I don’t want to write about how much or how little I am feeling anymore. Everytime a ‘poem’ floats out of my fingers, I feel awful typing it. I am pretentious. How can I call my own writings poems? How dare I publish anything online if I don’t know if it is good? Why do I think people should take me seriously? I am just a teenager crying for help, but not really, because I am a dramaqueen.
I was.
I was a fucking pretentious teeny, trying to be ‘deep’ by writing how much pain she had, while she was leading a perfectly comfortable life. And I am desperately trying to get away from that image, but by trying, I feel like I am getting closer to it, rather than stepping away from it. I have heard two times in the last week that I am ‘ a little too much with my poems’. ‘Do you really want to call your writings poems.’ ‘Hey, I got a great subreddit for you: ‘fourteen year old girls writing ‘deep’ things.”

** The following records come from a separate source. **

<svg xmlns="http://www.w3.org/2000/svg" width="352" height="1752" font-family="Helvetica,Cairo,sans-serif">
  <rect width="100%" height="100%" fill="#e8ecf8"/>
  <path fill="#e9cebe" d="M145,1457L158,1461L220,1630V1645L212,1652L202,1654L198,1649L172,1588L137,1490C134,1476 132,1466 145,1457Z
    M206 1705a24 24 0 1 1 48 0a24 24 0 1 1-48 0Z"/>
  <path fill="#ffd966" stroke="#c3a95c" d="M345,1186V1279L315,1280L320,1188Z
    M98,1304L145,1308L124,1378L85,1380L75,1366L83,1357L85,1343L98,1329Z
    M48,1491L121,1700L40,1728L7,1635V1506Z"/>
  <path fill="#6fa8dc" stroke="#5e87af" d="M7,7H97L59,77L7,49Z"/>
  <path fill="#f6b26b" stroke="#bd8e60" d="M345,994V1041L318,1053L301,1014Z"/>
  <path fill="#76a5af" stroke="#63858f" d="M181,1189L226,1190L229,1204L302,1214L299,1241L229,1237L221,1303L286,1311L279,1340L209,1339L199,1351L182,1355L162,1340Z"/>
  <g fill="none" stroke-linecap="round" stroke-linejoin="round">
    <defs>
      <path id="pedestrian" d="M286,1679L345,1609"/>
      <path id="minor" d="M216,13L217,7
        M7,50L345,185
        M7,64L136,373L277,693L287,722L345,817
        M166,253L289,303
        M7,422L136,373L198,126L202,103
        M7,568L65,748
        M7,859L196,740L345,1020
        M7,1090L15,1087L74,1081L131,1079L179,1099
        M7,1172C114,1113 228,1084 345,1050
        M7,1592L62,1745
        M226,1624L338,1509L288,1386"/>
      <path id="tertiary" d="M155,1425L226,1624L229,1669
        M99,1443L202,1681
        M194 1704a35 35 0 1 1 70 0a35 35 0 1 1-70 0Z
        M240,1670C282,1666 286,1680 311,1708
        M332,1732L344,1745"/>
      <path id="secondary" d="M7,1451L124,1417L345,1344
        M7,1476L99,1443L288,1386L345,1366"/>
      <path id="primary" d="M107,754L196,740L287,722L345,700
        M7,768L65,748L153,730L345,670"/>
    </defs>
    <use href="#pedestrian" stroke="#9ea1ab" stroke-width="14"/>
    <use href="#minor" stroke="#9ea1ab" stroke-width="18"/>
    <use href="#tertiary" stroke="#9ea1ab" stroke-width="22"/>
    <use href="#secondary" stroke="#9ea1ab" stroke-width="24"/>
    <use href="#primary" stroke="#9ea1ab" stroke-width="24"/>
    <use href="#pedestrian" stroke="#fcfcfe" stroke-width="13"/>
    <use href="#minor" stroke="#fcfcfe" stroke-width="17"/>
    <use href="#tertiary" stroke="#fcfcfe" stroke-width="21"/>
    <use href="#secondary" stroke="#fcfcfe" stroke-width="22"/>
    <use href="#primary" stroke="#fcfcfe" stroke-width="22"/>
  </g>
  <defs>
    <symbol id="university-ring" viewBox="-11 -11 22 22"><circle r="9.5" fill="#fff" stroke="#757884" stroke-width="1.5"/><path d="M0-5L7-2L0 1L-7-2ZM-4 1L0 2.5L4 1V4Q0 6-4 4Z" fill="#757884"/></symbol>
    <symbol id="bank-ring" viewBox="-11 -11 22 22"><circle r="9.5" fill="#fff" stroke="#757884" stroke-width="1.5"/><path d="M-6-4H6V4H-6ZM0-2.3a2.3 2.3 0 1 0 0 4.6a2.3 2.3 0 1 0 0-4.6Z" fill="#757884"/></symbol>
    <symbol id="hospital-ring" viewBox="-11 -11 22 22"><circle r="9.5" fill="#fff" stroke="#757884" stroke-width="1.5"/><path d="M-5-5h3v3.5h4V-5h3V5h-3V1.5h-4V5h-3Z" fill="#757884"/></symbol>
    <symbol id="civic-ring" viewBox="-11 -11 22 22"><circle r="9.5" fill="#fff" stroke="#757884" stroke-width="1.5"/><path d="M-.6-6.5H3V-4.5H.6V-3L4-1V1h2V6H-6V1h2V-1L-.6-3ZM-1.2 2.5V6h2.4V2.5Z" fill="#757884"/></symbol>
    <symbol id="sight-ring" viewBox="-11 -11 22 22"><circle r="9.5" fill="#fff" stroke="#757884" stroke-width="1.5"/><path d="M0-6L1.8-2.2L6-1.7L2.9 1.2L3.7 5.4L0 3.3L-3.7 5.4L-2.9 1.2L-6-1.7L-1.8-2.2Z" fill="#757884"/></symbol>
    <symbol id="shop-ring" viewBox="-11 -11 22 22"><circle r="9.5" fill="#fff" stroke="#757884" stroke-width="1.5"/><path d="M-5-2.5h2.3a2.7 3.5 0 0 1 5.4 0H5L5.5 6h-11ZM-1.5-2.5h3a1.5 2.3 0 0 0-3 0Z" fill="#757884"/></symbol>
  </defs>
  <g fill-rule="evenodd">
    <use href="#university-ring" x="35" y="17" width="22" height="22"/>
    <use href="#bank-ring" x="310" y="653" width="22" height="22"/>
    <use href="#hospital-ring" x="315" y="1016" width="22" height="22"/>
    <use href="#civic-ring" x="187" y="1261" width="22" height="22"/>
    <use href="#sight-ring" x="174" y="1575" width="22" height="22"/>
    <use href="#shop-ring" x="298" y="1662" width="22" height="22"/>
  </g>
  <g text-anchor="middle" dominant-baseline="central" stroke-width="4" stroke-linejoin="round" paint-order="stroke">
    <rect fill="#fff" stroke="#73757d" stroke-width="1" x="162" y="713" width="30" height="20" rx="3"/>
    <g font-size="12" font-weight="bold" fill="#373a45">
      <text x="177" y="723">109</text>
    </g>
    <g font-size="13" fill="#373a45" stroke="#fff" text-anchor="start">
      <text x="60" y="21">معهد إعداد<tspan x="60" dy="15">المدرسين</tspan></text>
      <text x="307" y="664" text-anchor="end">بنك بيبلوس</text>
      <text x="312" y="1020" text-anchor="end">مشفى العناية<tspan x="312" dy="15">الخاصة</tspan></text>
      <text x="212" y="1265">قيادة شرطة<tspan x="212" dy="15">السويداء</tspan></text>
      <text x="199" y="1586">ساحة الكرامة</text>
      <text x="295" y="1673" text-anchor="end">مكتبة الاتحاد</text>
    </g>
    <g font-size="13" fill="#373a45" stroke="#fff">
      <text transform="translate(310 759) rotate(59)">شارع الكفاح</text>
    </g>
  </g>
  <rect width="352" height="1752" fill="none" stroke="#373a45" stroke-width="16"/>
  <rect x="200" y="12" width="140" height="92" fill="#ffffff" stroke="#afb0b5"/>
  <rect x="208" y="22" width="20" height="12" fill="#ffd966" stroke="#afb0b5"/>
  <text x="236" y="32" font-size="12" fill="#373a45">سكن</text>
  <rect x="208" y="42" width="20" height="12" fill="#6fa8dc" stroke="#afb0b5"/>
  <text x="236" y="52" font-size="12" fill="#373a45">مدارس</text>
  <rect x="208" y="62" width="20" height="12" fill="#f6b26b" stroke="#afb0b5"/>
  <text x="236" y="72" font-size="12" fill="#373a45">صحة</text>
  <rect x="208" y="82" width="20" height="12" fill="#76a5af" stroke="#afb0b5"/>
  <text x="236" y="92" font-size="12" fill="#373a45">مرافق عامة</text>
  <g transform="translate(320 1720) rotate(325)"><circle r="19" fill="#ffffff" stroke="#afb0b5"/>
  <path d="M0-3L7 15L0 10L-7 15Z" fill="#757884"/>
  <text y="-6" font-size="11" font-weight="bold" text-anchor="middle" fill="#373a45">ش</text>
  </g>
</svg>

I have a feeling I am at this awkward age, where I am not taking seriously at all and when I say I want to be a writer, I know that people look at me and think that I have enough time to realize that being a writer is impossible, I will understand how the ‘real’ world works soon enough. And those people are right. I am not throwing ‘shade’ at them, because I need them so that I won’t completely drown in my own world of writing things. I need rational human beings that say, I am pretentious and my poems do suck, because sometimes they do.
I write so much and I have kept it hidden for such a long time that I want to splurr everything out there right away now. Once I have written something I am proud of, which I think is actually good, actually says something, I want to show it to everybody around me and I feel like at the moment, I have been shoving my writings into everyone’s face, when they haven’t asked for it, causing me two feel two sided and very selfish. See, I want to show my poems, I want a reaction, good or bad, but I know people will eventually get sick of me. So what should I do? Should I keep my mouth shut, wait for them to ask me? Should I quietly post everything on here, until someone finds it and says something. No. I don’t want to do that, when I am excited about something, I want to share it with the entire world and I think it is great thing that I am not ashamed of my writings anymore. But I need to learn to filter. Not everything is great. I need to put my poem away for a few days and if I still think it is good then, I will show it people. I shouldn’t write something and immediatly show it to everyone, because more than often, it isn’t a great poem.
I guess it is also important for me to understand the core of why I am writing again. It isn’t to produce some lovely sounding words, but it is because I want to get something of my chest. I don’t know how to say it, how to talk to someone, so I just write it down, more than often in the format of a poem. Writing is essential to me, because it is my ‘waterfall’. I just write and once it has been written, I don’t have to think about it anymore. Once the water has fallen, it won’t climb back up again. I have learned to speak to people and thus also show my writings, which tend to be a little personal and I hate to talk about personal stuff. Maybe by showing people my writings, it is a way of saying that I want to talk about personal things, I just get uncomfortable if I have a direct conversation about. Then again, I also just really want a pat on the back and the latter is something, I should not want so much.
I want to be a writer, I really do and being vulnerable is important, but it is also important to filter the good writing from the bad writing before shoving it up in anyone’s face.